Like all service dogs, DSDs begin their training from birth. It’s similar to how children absorb much more information when dogs learn things early on it quickly becomes second nature to them. Their training usually lasts until they are 18 months old. Of course, the levels of training will vary depending on which agency they work with, but the goal remains the same. In most cases, public access training is the first step as this then conditions them to work in different environments. By doing this, they are able to work among various scents with various sound and object pollution. After they have completed this step, the trainer then works on the scent detection phase which is where the service dogs learn what compounds require a reaction. The final stage is continuing to practice the skills learned in all sorts of distracting situations and environments to improve their efficiency. Occasionally, those with diabetes who require a diabetic service dog are present through the training process which enables them to start building a bond with their new special assistance friend.

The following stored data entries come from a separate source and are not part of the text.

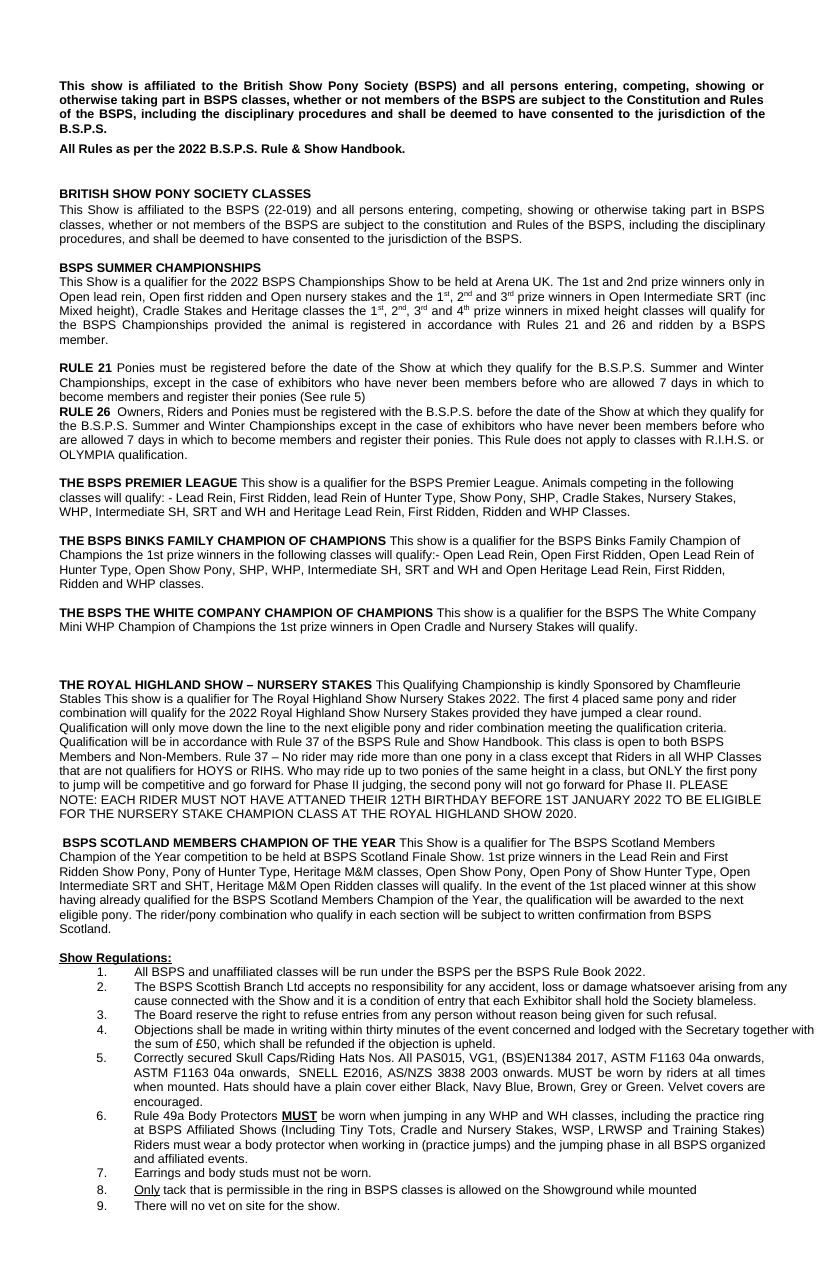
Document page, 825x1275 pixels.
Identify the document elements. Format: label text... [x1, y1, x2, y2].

text All Rules as per the 2022 B.S.P.S. Rule & Show Handbook. [59, 136, 766, 158]
text BSPS SUMMER CHAMPIONSHIPS [59, 260, 766, 275]
list Only tack that is permissible in the ring in BSPS classes is allowed on the Showground while mounted [97, 1182, 766, 1197]
list Rule 49a Body Protectors MUST be worn when jumping in any WHP and WH classes, including the practice ring at BSPS Affiliated Shows (Including Tiny Tots, Cradle and Nursery Stakes, WSP, LRWSP and Training Stakes) Riders must wear a body protector when working in (practice jumps) and the jumping phase in all BSPS organized and affiliated events. [96, 1108, 766, 1166]
text THE BSPS BINKS FAMILY CHAMPION OF CHAMPIONS This show is a qualifier for the BSPS Binks Family Champion of Champions the 1st prize winners in the following classes will qualify:- Open Lead Rein, Open First Ridden, Open Lead Rein of Hunter Type, Open Show Pony, SHP, WHP, Intermediate SH, SRT and WH and Open Heritage Lead Rein, First Ridden, Ridden and WHP classes. [59, 533, 766, 591]
text THE BSPS THE WHITE COMPANY CHAMPION OF CHAMPIONS This show is a qualifier for the BSPS The White Company Mini WHP Champion of Champions the 1st prize winners in Open Cradle and Nursery Stakes will qualify. [59, 605, 766, 634]
list The Board reserve the right to refuse entries from any person without reason being given for such refusal. [97, 1008, 816, 1022]
text RULE 26 Owners, Riders and Ponies must be registered with the B.S.P.S. before the date of the Show at which they qualify for the B.S.P.S. Summer and Winter Championships except in the case of exhibitors who have never been members before who are allowed 7 days in which to become members and register their ponies. This Rule does not apply to classes with R.I.H.S. or OLYMPIA qualification. [59, 404, 766, 462]
text BRITISH SHOW PONY SOCIETY CLASSES [59, 181, 766, 203]
list All BSPS and unaffiliated classes will be run under the BSPS per the BSPS Rule Book 2022. [97, 965, 816, 979]
text This show is affiliated to the British Show Pony Society (BSPS) and all persons entering, competing, showing or otherwise taking part in BSPS classes, whether or not members of the BSPS are subject to the Constitution and Rules of the BSPS, including the disciplinary procedures and shall be deemed to have consented to the jurisdiction of the B.S.P.S. [59, 78, 766, 136]
list The BSPS Scottish Branch Ltd accepts no responsibility for any accident, loss or damage whatsoever arising from any cause connected with the Show and it is a condition of entry that each Exhibitor shall hold the Society blameless. [97, 979, 816, 1008]
text THE ROYAL HIGHLAND SHOW – NURSERY STAKES This Qualifying Championship is kindly Sponsored by Chamfleurie Stables This show is a qualifier for The Royal Highland Show Nursery Stakes 2022. The first 4 placed same pony and rider combination will qualify for the 2022 Royal Highland Show Nursery Stakes provided they have jumped a clear round. Qualification will only move down the line to the next eligible pony and rider combination meeting the qualification criteria. Qualification will be in accordance with Rule 37 of the BSPS Rule and Show Handbook. This class is open to both BSPS Members and Non-Members. Rule 37 – No rider may ride more than one pony in a class except that Riders in all WHP Classes that are not qualifiers for HOYS or RIHS. Who may ride up to two ponies of the same height in a class, but ONLY the first pony to jump will be competitive and go forward for Phase II judging, the second pony will not go forward for Phase II. PLEASE NOTE: EACH RIDER MUST NOT HAVE ATTANED THEIR 12TH BIRTHDAY BEFORE 1ST JANUARY 2022 TO BE ELIGIBLE FOR THE NURSERY STAKE CHAMPION CLASS AT THE ROYAL HIGHLAND SHOW 2020. [59, 677, 766, 821]
text This Show is a qualifier for the 2022 BSPS Championships Show to be held at Arena UK. The 1st and 2nd prize winners only in Open lead rein, Open first ridden and Open nursery stakes and the 1st, 2nd and 3rd prize winners in Open Intermediate SRT (inc Mixed height), Cradle Stakes and Heritage classes the 1st, 2nd, 3rd and 4th prize winners in mixed height classes will qualify for the BSPS Championships provided the animal is registered in accordance with Rules 21 and 26 and ridden by a BSPS member. [59, 275, 766, 347]
text Show Regulations: [59, 950, 766, 965]
list Earrings and body studs must not be worn. [97, 1166, 766, 1180]
text This Show is affiliated to the BSPS (22-019) and all persons entering, competing, showing or otherwise taking part in BSPS classes, whether or not members of the BSPS are subject to the constitution and Rules of the BSPS, including the disciplinary procedures, and shall be deemed to have consented to the jurisdiction of the BSPS. [59, 203, 766, 246]
list Correctly secured Skull Caps/Riding Hats Nos. All PAS015, VG1, (BS)EN1384 2017, ASTM F1163 04a onwards, ASTM F1163 04a onwards, SNELL E2016, AS/NZS 3838 2003 onwards. MUST be worn by riders at all times when mounted. Hats should have a plain cover either Black, Navy Blue, Brown, Grey or Green. Velvet covers are encouraged. [96, 1051, 766, 1108]
text BSPS SCOTLAND MEMBERS CHAMPION OF THE YEAR This Show is a qualifier for The BSPS Scotland Members Champion of the Year competition to be held at BSPS Scotland Finale Show. 1st prize winners in the Lead Rein and First Ridden Show Pony, Pony of Hunter Type, Heritage M&M classes, Open Show Pony, Open Pony of Show Hunter Type, Open Intermediate SRT and SHT, Heritage M&M Open Ridden classes will qualify. In the event of the 1st placed winner at this show having already qualified for the BSPS Scotland Members Champion of the Year, the qualification will be awarded to the next eligible pony. The rider/pony combination who qualify in each section will be subject to written confirmation from BSPS Scotland. [59, 835, 766, 936]
text THE BSPS PREMIER LEAGUE This show is a qualifier for the BSPS Premier League. Animals competing in the following classes will qualify: - Lead Rein, First Ridden, lead Rein of Hunter Type, Show Pony, SHP, Cradle Stakes, Nursery Stakes, WHP, Intermediate SH, SRT and WH and Heritage Lead Rein, First Ridden, Ridden and WHP Classes. [59, 476, 766, 519]
list Objections shall be made in writing within thirty minutes of the event concerned and lodged with the Secretary together with the sum of £50, which shall be refunded if the objection is upheld. [97, 1022, 816, 1051]
text RULE 21 Ponies must be registered before the date of the Show at which they qualify for the B.S.P.S. Summer and Winter Championships, except in the case of exhibitors who have never been members before who are allowed 7 days in which to become members and register their ponies (See rule 5) [59, 361, 766, 404]
list There will no vet on site for the show. [97, 1199, 766, 1213]
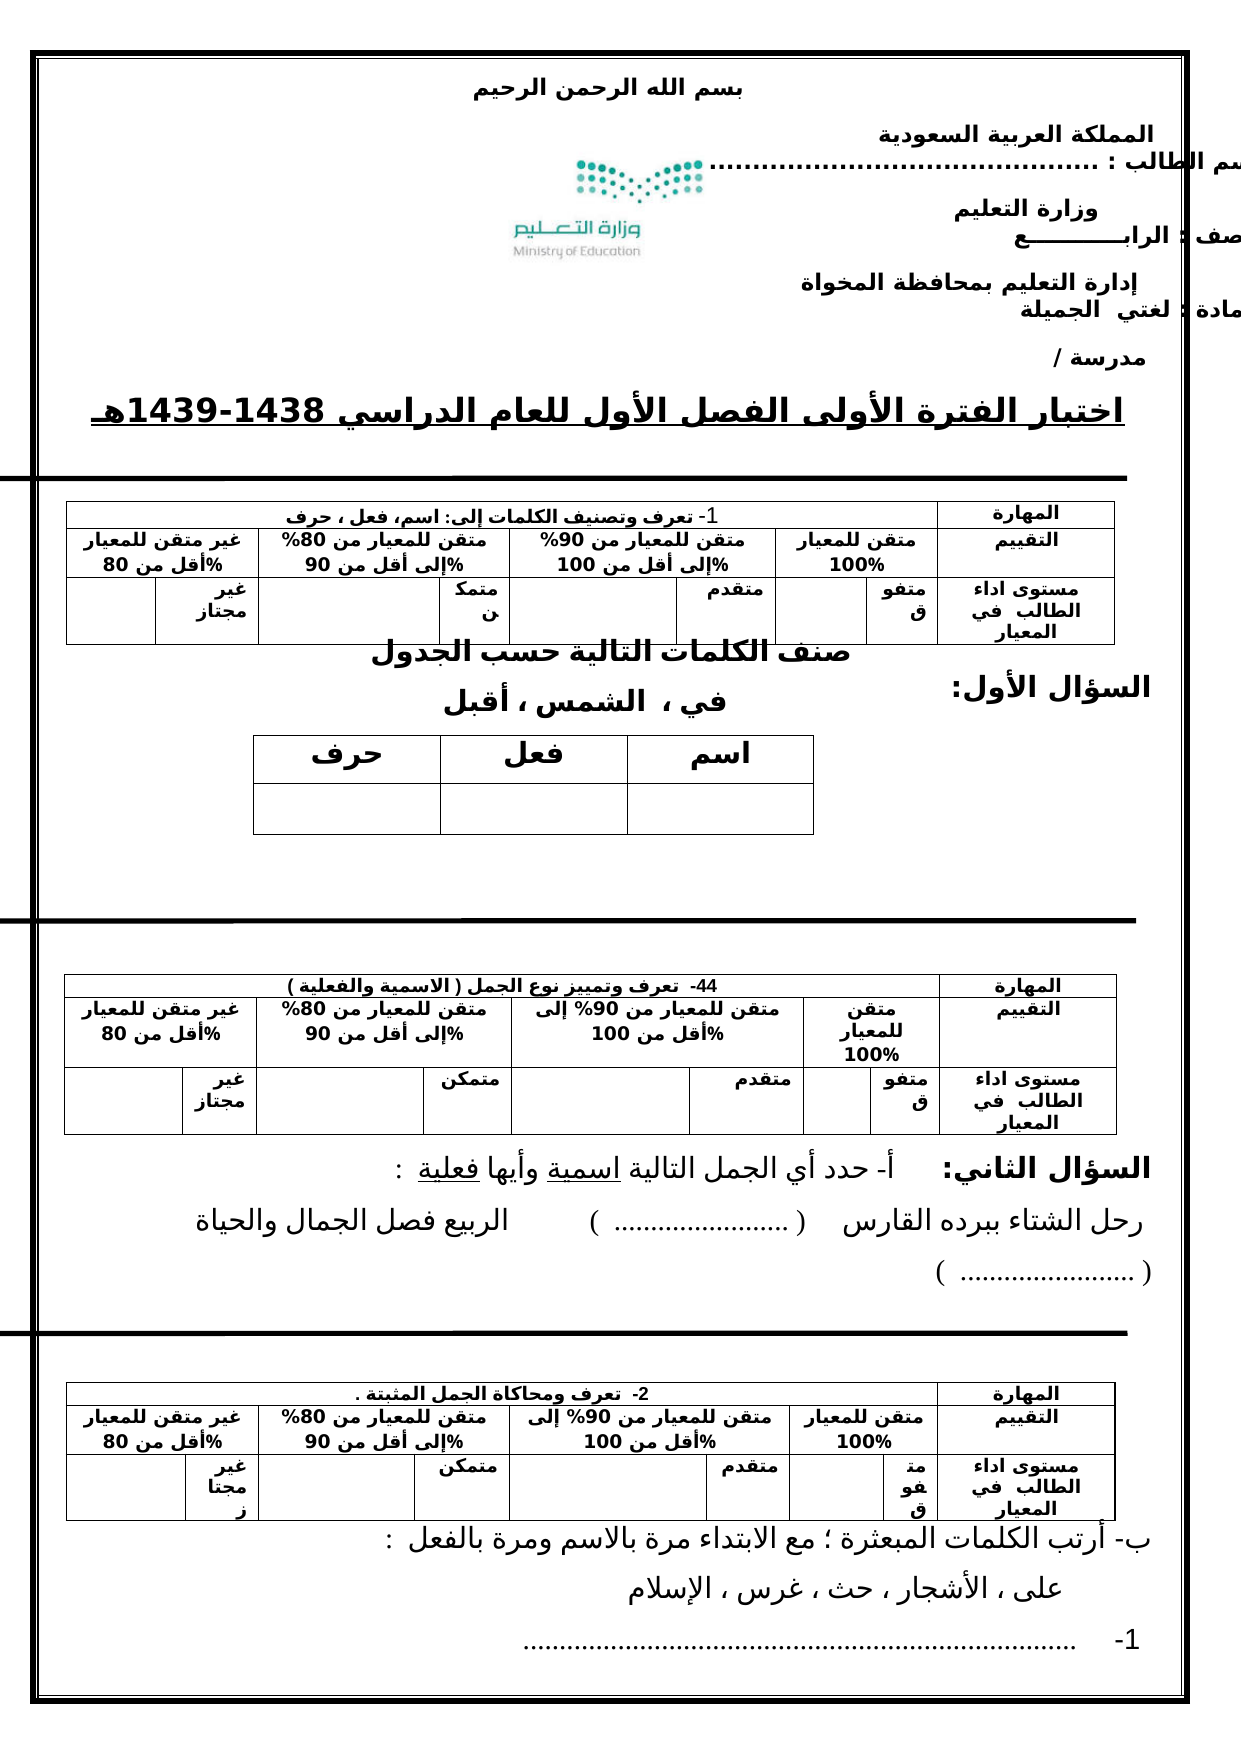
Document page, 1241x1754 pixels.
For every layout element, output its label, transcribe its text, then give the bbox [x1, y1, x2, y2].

The Accuracy of Diabetic Service Dogs


To put it into perspective, we can compare a human’s sense of smell capability with that of a dog. We have around five million olfactory cells which enable us to smell; however, dogs have approximately 220 million olfactory cells, which is why their sense of smell is so powerful and can detect changes in blood sugar. Essentially, the sense of smell of a dog is roughly 1000 times more powerful than ours. The exact precision of a diabetic service dog’s ability is yet to be established. Surprisingly, it is still being debated. Some research shows how powerful they are and others suggest that they aren’t that effective.

Benefits of a Diabetic Service Dog
Aside from the obvious benefit of alerting the owner when their sugar levels are dangerously low, these assistance dogs can also help in many other ways. For your loved ones they are likely to feel a bit more relaxed knowing that you have a special friend with you 24 hours of the day, 7 days a week. As the owner of the super talented pooch, you also have a loyal companion that is trained well enough to be able to go everywhere with you. With a service dog being part of the household, it encourages the owners to get a bit more exercise in, leading to an increase in activities. Having a diabetic service dog enables the owner to feel secure everywhere they go. A greater level of independence is found and social lives start to thrive.

A diabetes alert dog costs a lot of money as their training is very extensive. Certain diabetics may be able to acquire a grant or be eligible for a service dog from a non-profit organization. If you feel that this could be you, then you should be able to get more information from your doctor. Those that have already applied for a diabetic service dog should consider going to visit their pup while they are being trained. This way they can start to bond with their new friend as well as get a good idea of what the dog may require from you. Most trainers prefer for the owner to visit as they can then pass over any necessary information face to face. In some cases, the service dog’s owner actually becomes part of the training program which helps the dog to get familiar with them right from the very start.